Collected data
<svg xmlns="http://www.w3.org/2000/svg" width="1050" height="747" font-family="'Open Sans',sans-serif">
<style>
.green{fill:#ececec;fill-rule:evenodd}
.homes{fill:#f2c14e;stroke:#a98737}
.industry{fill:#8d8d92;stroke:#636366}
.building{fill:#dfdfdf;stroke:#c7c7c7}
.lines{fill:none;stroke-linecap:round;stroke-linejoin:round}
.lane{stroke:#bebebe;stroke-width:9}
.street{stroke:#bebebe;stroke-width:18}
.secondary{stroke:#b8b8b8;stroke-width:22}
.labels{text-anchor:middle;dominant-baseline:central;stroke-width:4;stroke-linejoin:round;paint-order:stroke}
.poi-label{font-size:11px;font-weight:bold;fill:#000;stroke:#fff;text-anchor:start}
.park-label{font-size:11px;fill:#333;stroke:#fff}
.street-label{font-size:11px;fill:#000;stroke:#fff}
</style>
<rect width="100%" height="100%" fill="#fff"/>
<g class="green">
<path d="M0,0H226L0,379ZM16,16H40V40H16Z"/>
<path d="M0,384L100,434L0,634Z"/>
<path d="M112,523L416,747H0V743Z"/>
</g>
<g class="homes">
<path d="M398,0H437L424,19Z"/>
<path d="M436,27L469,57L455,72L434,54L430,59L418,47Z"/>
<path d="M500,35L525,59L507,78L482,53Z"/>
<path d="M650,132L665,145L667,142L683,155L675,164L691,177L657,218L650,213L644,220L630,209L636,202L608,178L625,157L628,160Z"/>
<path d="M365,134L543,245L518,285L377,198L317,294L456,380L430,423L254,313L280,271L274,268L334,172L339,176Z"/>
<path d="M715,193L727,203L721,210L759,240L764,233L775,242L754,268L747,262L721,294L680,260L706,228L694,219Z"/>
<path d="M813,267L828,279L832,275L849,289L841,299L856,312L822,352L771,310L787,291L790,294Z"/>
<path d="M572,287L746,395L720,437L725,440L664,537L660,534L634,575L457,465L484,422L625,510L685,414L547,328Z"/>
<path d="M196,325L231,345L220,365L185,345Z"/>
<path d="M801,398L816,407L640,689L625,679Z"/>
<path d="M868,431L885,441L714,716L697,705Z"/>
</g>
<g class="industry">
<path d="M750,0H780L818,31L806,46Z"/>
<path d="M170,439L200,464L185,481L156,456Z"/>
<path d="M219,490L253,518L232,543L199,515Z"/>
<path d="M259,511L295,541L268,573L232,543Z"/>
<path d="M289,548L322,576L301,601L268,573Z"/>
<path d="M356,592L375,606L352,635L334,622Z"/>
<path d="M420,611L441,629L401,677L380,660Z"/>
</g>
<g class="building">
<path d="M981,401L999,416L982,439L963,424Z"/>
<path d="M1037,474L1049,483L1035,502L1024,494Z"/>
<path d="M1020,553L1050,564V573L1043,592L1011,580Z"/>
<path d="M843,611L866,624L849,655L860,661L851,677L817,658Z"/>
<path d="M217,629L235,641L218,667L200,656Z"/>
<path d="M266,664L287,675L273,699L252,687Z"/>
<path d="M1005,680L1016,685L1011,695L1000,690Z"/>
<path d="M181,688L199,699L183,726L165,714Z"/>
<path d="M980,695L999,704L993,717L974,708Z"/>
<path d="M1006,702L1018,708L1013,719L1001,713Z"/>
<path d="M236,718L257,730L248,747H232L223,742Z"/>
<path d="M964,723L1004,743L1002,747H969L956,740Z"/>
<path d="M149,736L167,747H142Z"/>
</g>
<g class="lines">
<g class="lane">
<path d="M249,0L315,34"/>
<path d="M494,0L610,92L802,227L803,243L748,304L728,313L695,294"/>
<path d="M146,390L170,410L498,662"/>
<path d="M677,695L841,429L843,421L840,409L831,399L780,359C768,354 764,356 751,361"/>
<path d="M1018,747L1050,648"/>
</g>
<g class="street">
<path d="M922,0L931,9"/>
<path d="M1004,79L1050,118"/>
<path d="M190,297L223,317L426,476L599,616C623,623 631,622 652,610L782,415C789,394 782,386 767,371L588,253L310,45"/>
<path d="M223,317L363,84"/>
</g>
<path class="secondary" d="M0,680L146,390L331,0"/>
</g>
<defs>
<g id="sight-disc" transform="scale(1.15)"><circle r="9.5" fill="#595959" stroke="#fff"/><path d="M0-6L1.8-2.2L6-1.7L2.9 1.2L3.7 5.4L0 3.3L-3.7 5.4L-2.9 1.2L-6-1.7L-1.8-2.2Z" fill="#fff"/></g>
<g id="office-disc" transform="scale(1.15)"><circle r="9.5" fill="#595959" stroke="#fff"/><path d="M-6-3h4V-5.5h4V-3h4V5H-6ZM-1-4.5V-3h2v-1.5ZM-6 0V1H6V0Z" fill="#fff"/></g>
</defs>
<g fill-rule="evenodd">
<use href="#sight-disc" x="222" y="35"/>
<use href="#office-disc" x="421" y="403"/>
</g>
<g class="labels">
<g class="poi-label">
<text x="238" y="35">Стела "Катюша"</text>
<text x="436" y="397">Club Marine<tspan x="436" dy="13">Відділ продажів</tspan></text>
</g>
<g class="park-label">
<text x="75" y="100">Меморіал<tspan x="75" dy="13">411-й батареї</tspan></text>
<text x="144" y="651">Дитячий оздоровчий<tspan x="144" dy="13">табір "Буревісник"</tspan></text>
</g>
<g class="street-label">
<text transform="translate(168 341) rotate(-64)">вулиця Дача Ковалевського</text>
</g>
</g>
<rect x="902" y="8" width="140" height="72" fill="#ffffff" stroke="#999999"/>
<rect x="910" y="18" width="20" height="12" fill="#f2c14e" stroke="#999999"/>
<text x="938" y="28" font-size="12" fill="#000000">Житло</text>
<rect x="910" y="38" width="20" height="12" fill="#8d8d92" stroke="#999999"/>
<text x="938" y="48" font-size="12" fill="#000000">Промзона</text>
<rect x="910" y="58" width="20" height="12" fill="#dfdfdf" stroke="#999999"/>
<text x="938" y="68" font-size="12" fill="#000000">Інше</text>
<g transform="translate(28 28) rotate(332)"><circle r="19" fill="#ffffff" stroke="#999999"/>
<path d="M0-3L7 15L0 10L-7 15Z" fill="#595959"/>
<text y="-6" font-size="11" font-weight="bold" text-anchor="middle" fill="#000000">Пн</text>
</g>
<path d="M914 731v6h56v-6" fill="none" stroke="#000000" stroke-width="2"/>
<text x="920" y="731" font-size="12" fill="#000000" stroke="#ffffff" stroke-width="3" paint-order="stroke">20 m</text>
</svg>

## Prompt
Preserving every character, copy the records above out again.

## Exercise output
<svg xmlns="http://www.w3.org/2000/svg" width="1050" height="747" font-family="'Open Sans',sans-serif">
<style>
.green{fill:#ececec;fill-rule:evenodd}
.homes{fill:#f2c14e;stroke:#a98737}
.industry{fill:#8d8d92;stroke:#636366}
.building{fill:#dfdfdf;stroke:#c7c7c7}
.lines{fill:none;stroke-linecap:round;stroke-linejoin:round}
.lane{stroke:#bebebe;stroke-width:9}
.street{stroke:#bebebe;stroke-width:18}
.secondary{stroke:#b8b8b8;stroke-width:22}
.labels{text-anchor:middle;dominant-baseline:central;stroke-width:4;stroke-linejoin:round;paint-order:stroke}
.poi-label{font-size:11px;font-weight:bold;fill:#000;stroke:#fff;text-anchor:start}
.park-label{font-size:11px;fill:#333;stroke:#fff}
.street-label{font-size:11px;fill:#000;stroke:#fff}
</style>
<rect width="100%" height="100%" fill="#fff"/>
<g class="green">
<path d="M0,0H226L0,379ZM16,16H40V40H16Z"/>
<path d="M0,384L100,434L0,634Z"/>
<path d="M112,523L416,747H0V743Z"/>
</g>
<g class="homes">
<path d="M398,0H437L424,19Z"/>
<path d="M436,27L469,57L455,72L434,54L430,59L418,47Z"/>
<path d="M500,35L525,59L507,78L482,53Z"/>
<path d="M650,132L665,145L667,142L683,155L675,164L691,177L657,218L650,213L644,220L630,209L636,202L608,178L625,157L628,160Z"/>
<path d="M365,134L543,245L518,285L377,198L317,294L456,380L430,423L254,313L280,271L274,268L334,172L339,176Z"/>
<path d="M715,193L727,203L721,210L759,240L764,233L775,242L754,268L747,262L721,294L680,260L706,228L694,219Z"/>
<path d="M813,267L828,279L832,275L849,289L841,299L856,312L822,352L771,310L787,291L790,294Z"/>
<path d="M572,287L746,395L720,437L725,440L664,537L660,534L634,575L457,465L484,422L625,510L685,414L547,328Z"/>
<path d="M196,325L231,345L220,365L185,345Z"/>
<path d="M801,398L816,407L640,689L625,679Z"/>
<path d="M868,431L885,441L714,716L697,705Z"/>
</g>
<g class="industry">
<path d="M750,0H780L818,31L806,46Z"/>
<path d="M170,439L200,464L185,481L156,456Z"/>
<path d="M219,490L253,518L232,543L199,515Z"/>
<path d="M259,511L295,541L268,573L232,543Z"/>
<path d="M289,548L322,576L301,601L268,573Z"/>
<path d="M356,592L375,606L352,635L334,622Z"/>
<path d="M420,611L441,629L401,677L380,660Z"/>
</g>
<g class="building">
<path d="M981,401L999,416L982,439L963,424Z"/>
<path d="M1037,474L1049,483L1035,502L1024,494Z"/>
<path d="M1020,553L1050,564V573L1043,592L1011,580Z"/>
<path d="M843,611L866,624L849,655L860,661L851,677L817,658Z"/>
<path d="M217,629L235,641L218,667L200,656Z"/>
<path d="M266,664L287,675L273,699L252,687Z"/>
<path d="M1005,680L1016,685L1011,695L1000,690Z"/>
<path d="M181,688L199,699L183,726L165,714Z"/>
<path d="M980,695L999,704L993,717L974,708Z"/>
<path d="M1006,702L1018,708L1013,719L1001,713Z"/>
<path d="M236,718L257,730L248,747H232L223,742Z"/>
<path d="M964,723L1004,743L1002,747H969L956,740Z"/>
<path d="M149,736L167,747H142Z"/>
</g>
<g class="lines">
<g class="lane">
<path d="M249,0L315,34"/>
<path d="M494,0L610,92L802,227L803,243L748,304L728,313L695,294"/>
<path d="M146,390L170,410L498,662"/>
<path d="M677,695L841,429L843,421L840,409L831,399L780,359C768,354 764,356 751,361"/>
<path d="M1018,747L1050,648"/>
</g>
<g class="street">
<path d="M922,0L931,9"/>
<path d="M1004,79L1050,118"/>
<path d="M190,297L223,317L426,476L599,616C623,623 631,622 652,610L782,415C789,394 782,386 767,371L588,253L310,45"/>
<path d="M223,317L363,84"/>
</g>
<path class="secondary" d="M0,680L146,390L331,0"/>
</g>
<defs>
<g id="sight-disc" transform="scale(1.15)"><circle r="9.5" fill="#595959" stroke="#fff"/><path d="M0-6L1.8-2.2L6-1.7L2.9 1.2L3.7 5.4L0 3.3L-3.7 5.4L-2.9 1.2L-6-1.7L-1.8-2.2Z" fill="#fff"/></g>
<g id="office-disc" transform="scale(1.15)"><circle r="9.5" fill="#595959" stroke="#fff"/><path d="M-6-3h4V-5.5h4V-3h4V5H-6ZM-1-4.5V-3h2v-1.5ZM-6 0V1H6V0Z" fill="#fff"/></g>
</defs>
<g fill-rule="evenodd">
<use href="#sight-disc" x="222" y="35"/>
<use href="#office-disc" x="421" y="403"/>
</g>
<g class="labels">
<g class="poi-label">
<text x="238" y="35">Стела "Катюша"</text>
<text x="436" y="397">Club Marine<tspan x="436" dy="13">Відділ продажів</tspan></text>
</g>
<g class="park-label">
<text x="75" y="100">Меморіал<tspan x="75" dy="13">411-й батареї</tspan></text>
<text x="144" y="651">Дитячий оздоровчий<tspan x="144" dy="13">табір "Буревісник"</tspan></text>
</g>
<g class="street-label">
<text transform="translate(168 341) rotate(-64)">вулиця Дача Ковалевського</text>
</g>
</g>
<rect x="902" y="8" width="140" height="72" fill="#ffffff" stroke="#999999"/>
<rect x="910" y="18" width="20" height="12" fill="#f2c14e" stroke="#999999"/>
<text x="938" y="28" font-size="12" fill="#000000">Житло</text>
<rect x="910" y="38" width="20" height="12" fill="#8d8d92" stroke="#999999"/>
<text x="938" y="48" font-size="12" fill="#000000">Промзона</text>
<rect x="910" y="58" width="20" height="12" fill="#dfdfdf" stroke="#999999"/>
<text x="938" y="68" font-size="12" fill="#000000">Інше</text>
<g transform="translate(28 28) rotate(332)"><circle r="19" fill="#ffffff" stroke="#999999"/>
<path d="M0-3L7 15L0 10L-7 15Z" fill="#595959"/>
<text y="-6" font-size="11" font-weight="bold" text-anchor="middle" fill="#000000">Пн</text>
</g>
<path d="M914 731v6h56v-6" fill="none" stroke="#000000" stroke-width="2"/>
<text x="920" y="731" font-size="12" fill="#000000" stroke="#ffffff" stroke-width="3" paint-order="stroke">20 m</text>
</svg>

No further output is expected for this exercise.